Saved data entries
────────
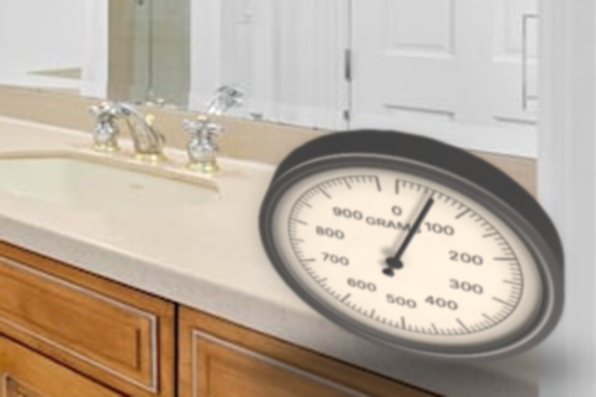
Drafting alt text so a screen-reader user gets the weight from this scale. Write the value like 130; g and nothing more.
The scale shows 50; g
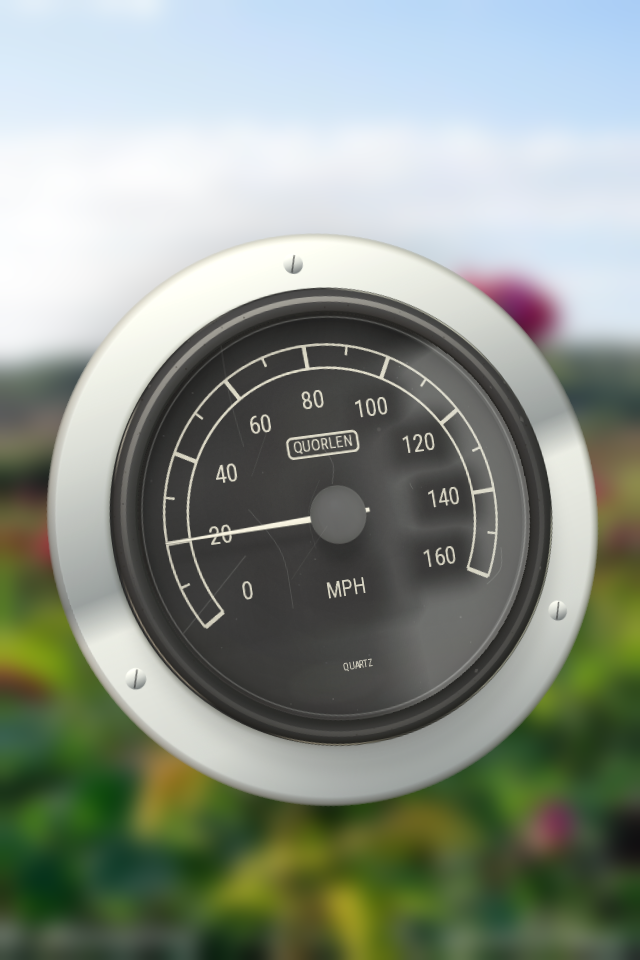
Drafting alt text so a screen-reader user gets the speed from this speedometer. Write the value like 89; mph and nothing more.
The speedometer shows 20; mph
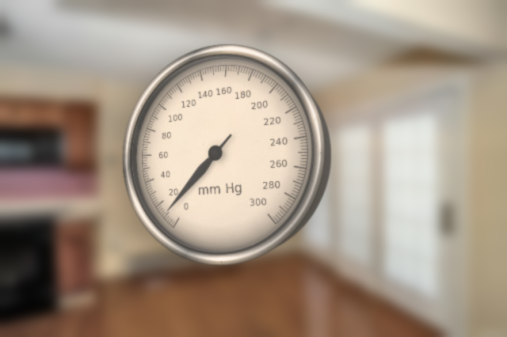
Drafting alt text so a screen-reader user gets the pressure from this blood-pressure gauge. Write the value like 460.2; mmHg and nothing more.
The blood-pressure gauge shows 10; mmHg
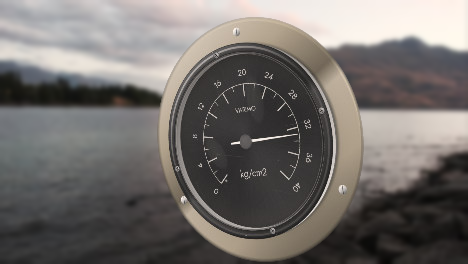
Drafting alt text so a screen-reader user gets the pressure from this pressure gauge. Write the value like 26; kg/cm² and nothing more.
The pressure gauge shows 33; kg/cm²
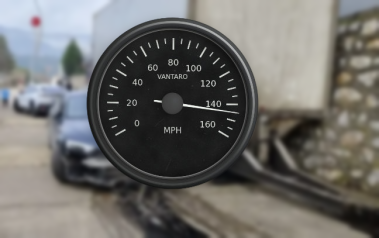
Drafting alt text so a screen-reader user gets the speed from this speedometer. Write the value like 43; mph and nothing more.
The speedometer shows 145; mph
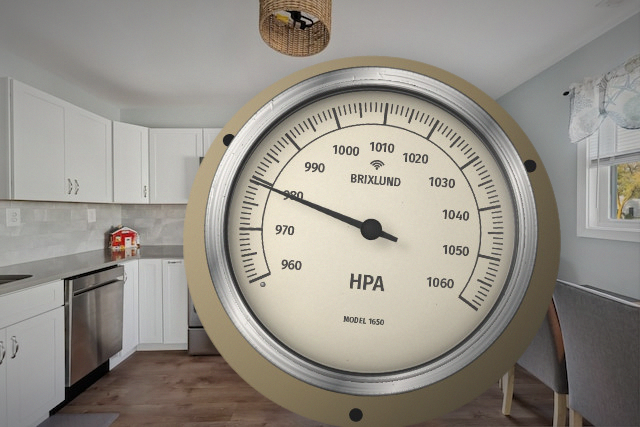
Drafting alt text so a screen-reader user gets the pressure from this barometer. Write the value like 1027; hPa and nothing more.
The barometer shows 979; hPa
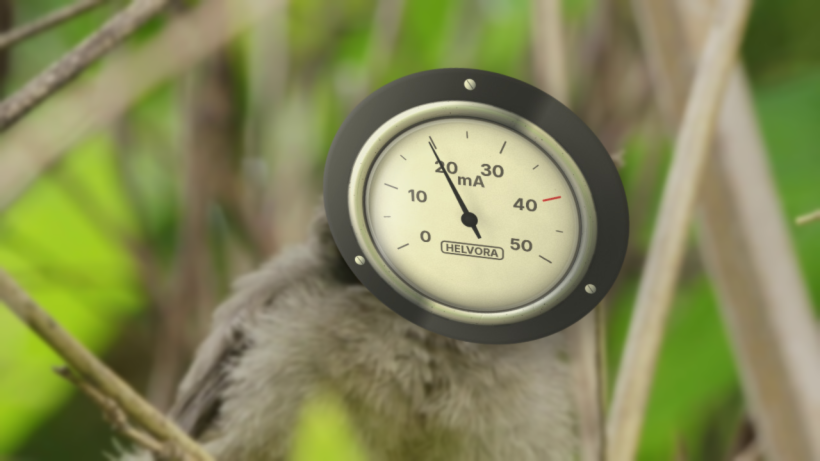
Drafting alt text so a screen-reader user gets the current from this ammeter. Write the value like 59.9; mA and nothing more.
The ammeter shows 20; mA
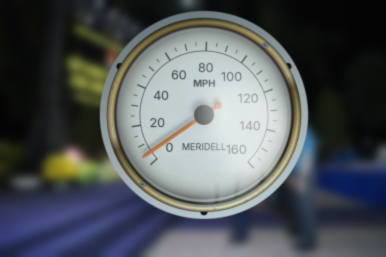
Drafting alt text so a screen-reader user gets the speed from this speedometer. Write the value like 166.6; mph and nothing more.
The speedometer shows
────────
• **TASK TO CARRY OUT**
Repeat every one of the entries above word for word, but leave out the picture lines.

• **TASK RESPONSE**
Drafting alt text so a screen-reader user gets the weight from this scale. Write the value like 130; g and nothing more.
The scale shows 50; g
Drafting alt text so a screen-reader user gets the speed from this speedometer. Write the value like 89; mph and nothing more.
The speedometer shows 20; mph
Drafting alt text so a screen-reader user gets the pressure from this blood-pressure gauge. Write the value like 460.2; mmHg and nothing more.
The blood-pressure gauge shows 10; mmHg
Drafting alt text so a screen-reader user gets the pressure from this pressure gauge. Write the value like 26; kg/cm² and nothing more.
The pressure gauge shows 33; kg/cm²
Drafting alt text so a screen-reader user gets the speed from this speedometer. Write the value like 43; mph and nothing more.
The speedometer shows 145; mph
Drafting alt text so a screen-reader user gets the pressure from this barometer. Write the value like 1027; hPa and nothing more.
The barometer shows 979; hPa
Drafting alt text so a screen-reader user gets the current from this ammeter. Write the value like 59.9; mA and nothing more.
The ammeter shows 20; mA
Drafting alt text so a screen-reader user gets the speed from this speedometer. Write the value like 166.6; mph and nothing more.
The speedometer shows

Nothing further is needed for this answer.